## [Work order]
Search the listing below for the string "Sommières" and show each line that contains it.

## [Provided information]
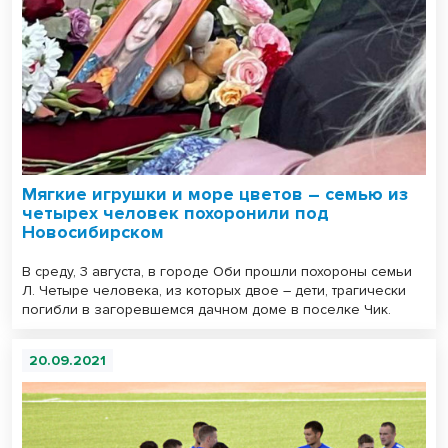
Мягкие игрушки и море цветов – семью из
четырех человек похоронили под
Новосибирском
В среду, 3 августа, в городе Оби прошли похороны семьи
Л. Четыре человека, из которых двое – дети, трагически
погибли в загоревшемся дачном доме в поселке Чик.
20.09.2021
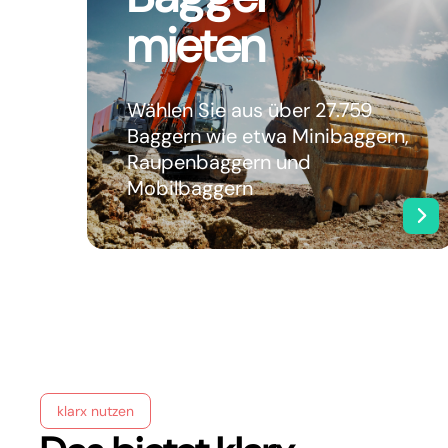
mieten
Wählen Sie aus über 27.759
Baggern wie etwa Minibaggern,
Raupenbaggern und
Mobilbaggern
klarx nutzen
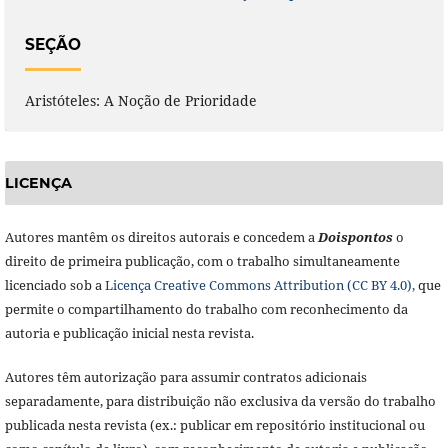
SEÇÃO
Aristóteles: A Noção de Prioridade
LICENÇA
Autores mantêm os direitos autorais e concedem a
Doisponto
s
o
direito de primeira publicação, com o trabalho simultaneamente
licenciado sob a
Licença Creative Commons Attribution (CC BY 4.0),
que
permite o compartilhamento do trabalho com reconhecimento da
autoria e publicação inicial nesta revista.
Autores têm autorização para assumir contratos adicionais
separadamente, para distribuição não exclusiva da versão do trabalho
publicada nesta revista (ex.: publicar em repositório institucional ou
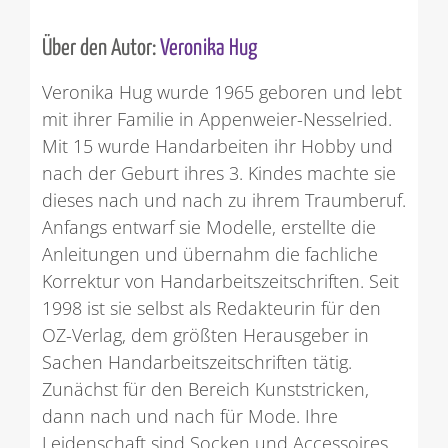
Über den Autor:
Veronika Hug
Veronika Hug wurde 1965 geboren und lebt
mit ihrer Familie in Appenweier-Nesselried.
Mit 15 wurde Handarbeiten ihr Hobby und
nach der Geburt ihres 3. Kindes machte sie
dieses nach und nach zu ihrem Traumberuf.
Anfangs entwarf sie Modelle, erstellte die
Anleitungen und übernahm die fachliche
Korrektur von Handarbeitszeitschriften. Seit
1998 ist sie selbst als Redakteurin für den
OZ-Verlag, dem größten Herausgeber in
Sachen Handarbeitszeitschriften tätig.
Zunächst für den Bereich Kunststricken,
dann nach und nach für Mode. Ihre
Leidenschaft sind Socken und Accessoires.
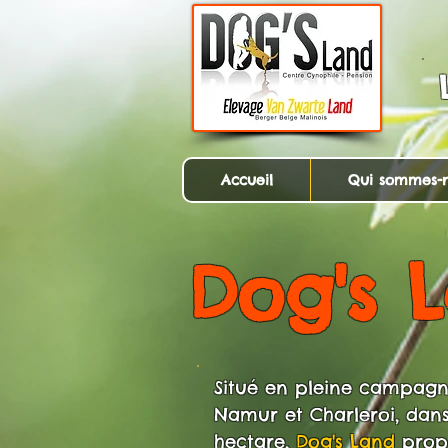
Accueil
Qui sommes-n
Dog's 
Situé en pleine campagne
Namur et Charleroi, dans
hectare,
Dog's Land
propo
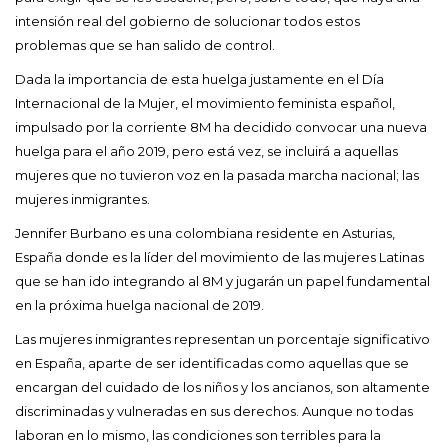
intensión real del gobierno de solucionar todos estos
problemas que se han salido de control.
Dada la importancia de esta huelga justamente en el Día
Internacional de la Mujer, el movimiento feminista español,
impulsado por la corriente 8M ha decidido convocar una nueva
huelga para el año 2019, pero está vez, se incluirá a aquellas
mujeres que no tuvieron voz en la pasada marcha nacional; las
mujeres inmigrantes.
Jennifer Burbano es una colombiana residente en Asturias,
España donde es la líder del movimiento de las mujeres Latinas
que se han ido integrando al 8M y jugarán un papel fundamental
en la próxima huelga nacional de 2019.
Las mujeres inmigrantes representan un porcentaje significativo
en España, aparte de ser identificadas como aquellas que se
encargan del cuidado de los niños y los ancianos, son altamente
discriminadas y vulneradas en sus derechos. Aunque no todas
laboran en lo mismo, las condiciones son terribles para la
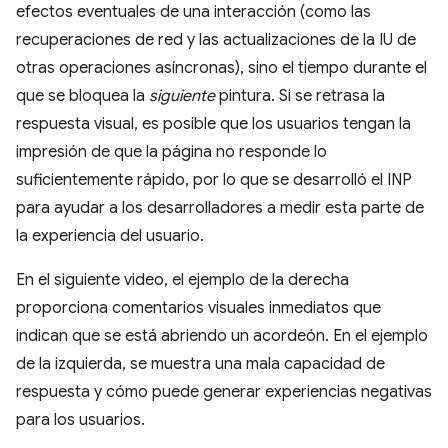
efectos eventuales de una interacción (como las
recuperaciones de red y las actualizaciones de la IU de
otras operaciones asíncronas), sino el tiempo durante el
que se bloquea la
siguiente
pintura. Si se retrasa la
respuesta visual, es posible que los usuarios tengan la
impresión de que la página no responde lo
suficientemente rápido, por lo que se desarrolló el INP
para ayudar a los desarrolladores a medir esta parte de
la experiencia del usuario.
En el siguiente video, el ejemplo de la derecha
proporciona comentarios visuales inmediatos que
indican que se está abriendo un acordeón. En el ejemplo
de la izquierda, se muestra una mala capacidad de
respuesta y cómo puede generar experiencias negativas
para los usuarios.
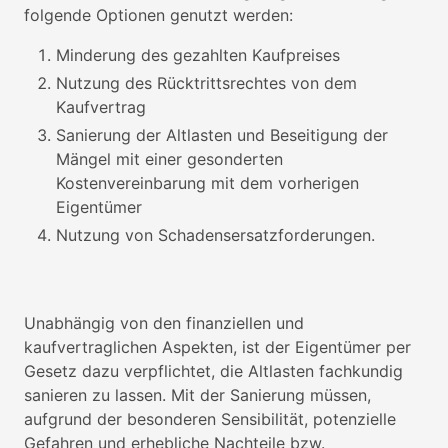
folgende Optionen genutzt werden:
Minderung des gezahlten Kaufpreises
Nutzung des Rücktrittsrechtes von dem
Kaufvertrag
Sanierung der Altlasten und Beseitigung der
Mängel mit einer gesonderten
Kostenvereinbarung mit dem vorherigen
Eigentümer
Nutzung von Schadensersatzforderungen.
Unabhängig von den finanziellen und
kaufvertraglichen Aspekten, ist der Eigentümer per
Gesetz dazu verpflichtet, die Altlasten fachkundig
sanieren zu lassen. Mit der Sanierung müssen,
aufgrund der besonderen Sensibilität, potenzielle
Gefahren und erhebliche Nachteile bzw.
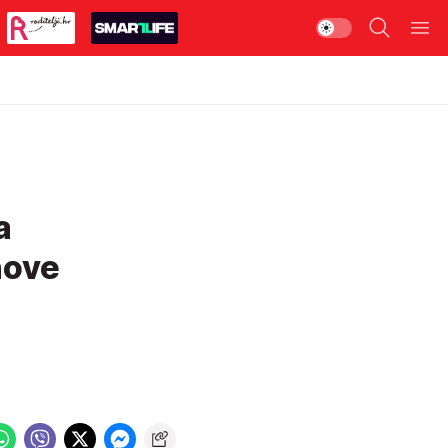
a
nove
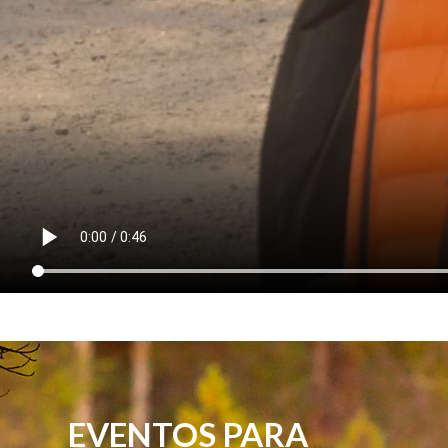
EVENTOS PARA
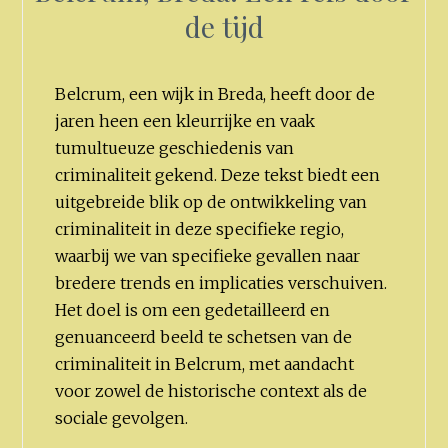
de tijd
Belcrum, een wijk in Breda, heeft door de
jaren heen een kleurrijke en vaak
tumultueuze geschiedenis van
criminaliteit gekend. Deze tekst biedt een
uitgebreide blik op de ontwikkeling van
criminaliteit in deze specifieke regio,
waarbij we van specifieke gevallen naar
bredere trends en implicaties verschuiven.
Het doel is om een gedetailleerd en
genuanceerd beeld te schetsen van de
criminaliteit in Belcrum, met aandacht
voor zowel de historische context als de
sociale gevolgen.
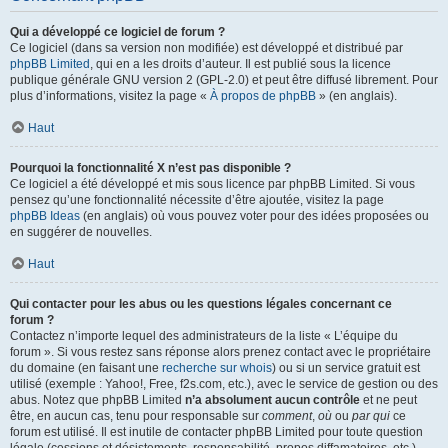
Qui a développé ce logiciel de forum ?
Ce logiciel (dans sa version non modifiée) est développé et distribué par
phpBB Limited
, qui en a les droits d’auteur. Il est publié sous la licence
publique générale GNU version 2 (GPL-2.0) et peut être diffusé librement. Pour
plus d’informations, visitez la page «
À propos de phpBB
» (en anglais).
Haut
Pourquoi la fonctionnalité X n’est pas disponible ?
Ce logiciel a été développé et mis sous licence par phpBB Limited. Si vous
pensez qu’une fonctionnalité nécessite d’être ajoutée, visitez la page
phpBB Ideas
(en anglais) où vous pouvez voter pour des idées proposées ou
en suggérer de nouvelles.
Haut
Qui contacter pour les abus ou les questions légales concernant ce
forum ?
Contactez n’importe lequel des administrateurs de la liste « L’équipe du
forum ». Si vous restez sans réponse alors prenez contact avec le propriétaire
du domaine (en faisant une
recherche sur whois
) ou si un service gratuit est
utilisé (exemple : Yahoo!, Free, f2s.com, etc.), avec le service de gestion ou des
abus. Notez que phpBB Limited
n’a absolument aucun contrôle
et ne peut
être, en aucun cas, tenu pour responsable sur
comment
,
où
ou
par qui
ce
forum est utilisé. Il est inutile de contacter phpBB Limited pour toute question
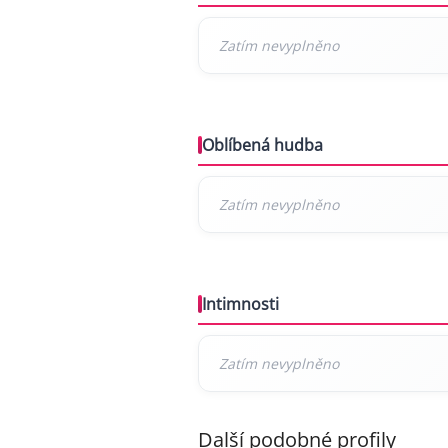
Oblíbená hudba
Intimnosti
Další podobné profily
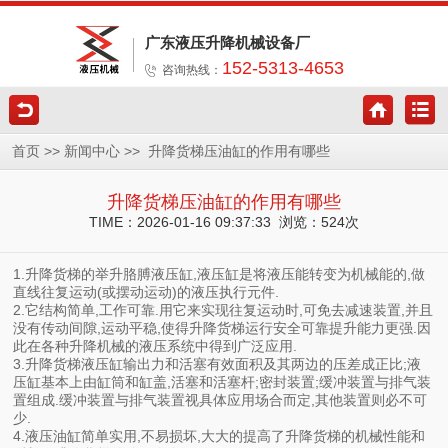
广东液压升降机械设备厂
152-5313-4653
咨询热线：
>>
>>
首页
新闻中心
升降货梯压油缸的作用有哪些
升降货梯压油缸的作用有哪些
TIME：2026-01-16 09:37:33 浏览：524次
1.升降货梯的举升胳膊液压缸,液压缸是将液压能转变为机械能的,做
直线往复运动(或摆动运动)的液压执行元件.
2.它结构简单,工作可靠.用它来实现往复运动时,可免去减速装置,并且
没有传动间隙,运动平稳,使得升降货梯运行安全可靠提升能力更强.因
此在各种升降机械的液压系统中得到广泛应用.
3.升降货梯液压缸输出力和活塞有效面积及其两边的压差成正比;液
压缸基本上由缸筒和缸盖,活塞和活塞杆;密封装置;缓冲装置与排气装
置组成.缓冲装置与排气装置视具体应用场合而定,其他装置则必不可
少.
4.液压油缸简单实用,不易损坏,大大的提高了升降货梯的机械性能和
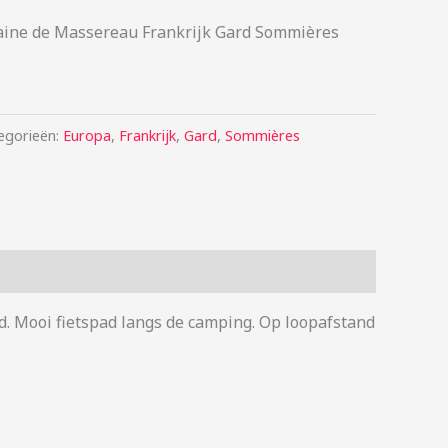
aine de Massereau Frankrijk Gard Sommières
egorieën:
Europa
,
Frankrijk
,
Gard
,
Sommières
d. Mooi fietspad langs de camping. Op loopafstand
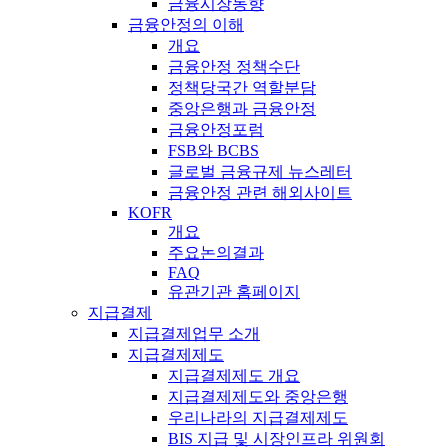
금융시장동향
금융안정의 이해
개요
금융안정 정책수단
정책당국간 역할분담
중앙은행과 금융안정
금융안정포럼
FSB와 BCBS
글로벌 금융규제 뉴스레터
금융안정 관련 해외사이트
KOFR
개요
주요논의결과
FAQ
유관기관 홈페이지
지급결제
지급결제업무 소개
지급결제제도
지급결제제도 개요
지급결제제도와 중앙은행
우리나라의 지급결제제도
BIS 지급 및 시장인프라 위원회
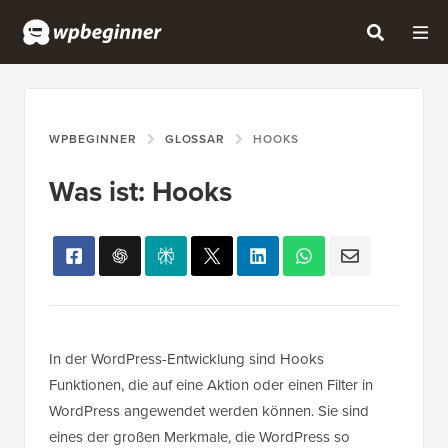
WPBEGINNER
GLOSSAR
HOOKS
Was ist: Hooks
In der WordPress-Entwicklung sind Hooks
Funktionen, die auf eine Aktion oder einen Filter in
WordPress angewendet werden können. Sie sind
eines der großen Merkmale, die WordPress so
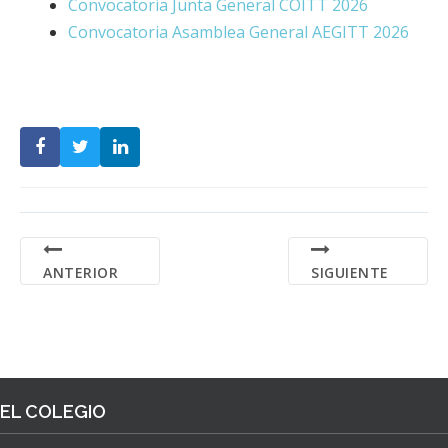
Convocatoria Junta General COITT 2026
Convocatoria Asamblea General AEGITT 2026
ANTERIOR
SIGUIENTE
EL COLEGIO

## [Exercise solution]
aine de Massereau Frankrijk Gard Sommières
Sommières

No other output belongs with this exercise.